Other potential lincRNA functions include embryonic stem cell pluripotency and immune surveillance, although exactly how the lincRNAs influence those biological pathways remains to be uncovered. One clue might come from where the lincRNAs reside in the genome. Rinn and his team wondered if they are distributed randomly or if their location is somehow important. “It turns out that overwhelmingly, these things sit next to transcription factors,” said Rinn, “suggesting that they play a role in regulating how genes are turned on and off.” Rinn and his fellow researchers suspect that a uniform mechanism could be at work, a kind of buddy system through which lincRNAs and transcription factors work as a team to control the activity of other genes.
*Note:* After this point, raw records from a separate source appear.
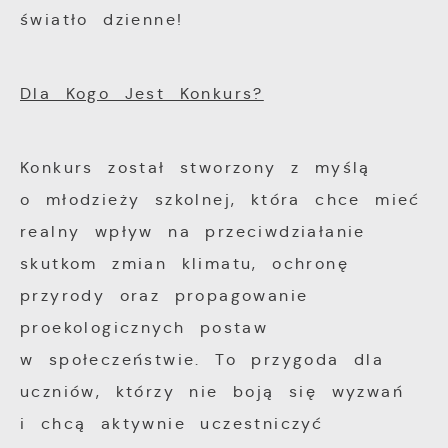
Wyrażenie zgody na analityczne pliki
prezentowania Ci naszych komunikatów na
światło dzienne!
cookies gwarantuje dostępność wszystkich
podstawie analizy Twoich upodobań oraz
funkcjonalności.
Twoich zwyczajów dotyczących przeglądanej
witryny internetowej. Treści promocyjne
Dla Kogo Jest Konkurs?
mogą pojawić się na stronach podmiotów
trzecich lub firm będących naszymi
Konkurs został stworzony z myślą
partnerami oraz innych dostawców usług.
o młodzieży szkolnej, która chce mieć
Firmy te działają w charakterze
pośredników prezentujących nasze treści w
realny wpływ na przeciwdziałanie
postaci wiadomości, ofert, komunikatów
skutkom zmian klimatu, ochronę
mediów społecznościowych.
przyrody oraz propagowanie
proekologicznych postaw
w społeczeństwie. To przygoda dla
uczniów, którzy nie boją się wyzwań
i chcą aktywnie uczestniczyć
Although the work provides important hints at what lincRNAs are doing in the cell, further study is needed to tease apart the true functions. “We first needed a map of where the lincRNAs were, and a method to predict what they do,” said Rinn. “Now we have a game plan to go in and dissect their functions.” With collaborators in the Broad’s RNAi Platform, Rinn and his colleagues plan to block the lincRNAs in cellular models to discover downstream effects and reveal the biological mechanisms through which they act.
The research represents an exciting step towards a complete picture of all the genome’s functional parts. “We’ve known that the human genome still has many tricks up its sleeve,” said Lander. “But, it is astounding to realize that there is a huge class of RNA-based genes that we have almost entirely missed until now.” Guttman added that, “This new class of large RNAs really opens up a new avenue to understanding the genome.” Although the discovery is the culmination of a thorough research effort by the team, Rinn looks forward to the challenging work still to come. “We’ve opened up the wardrobe and entered into the mysterious world of noncoding RNA,” said Rinn. “Now we need to find the mechanisms by which these creatures act.”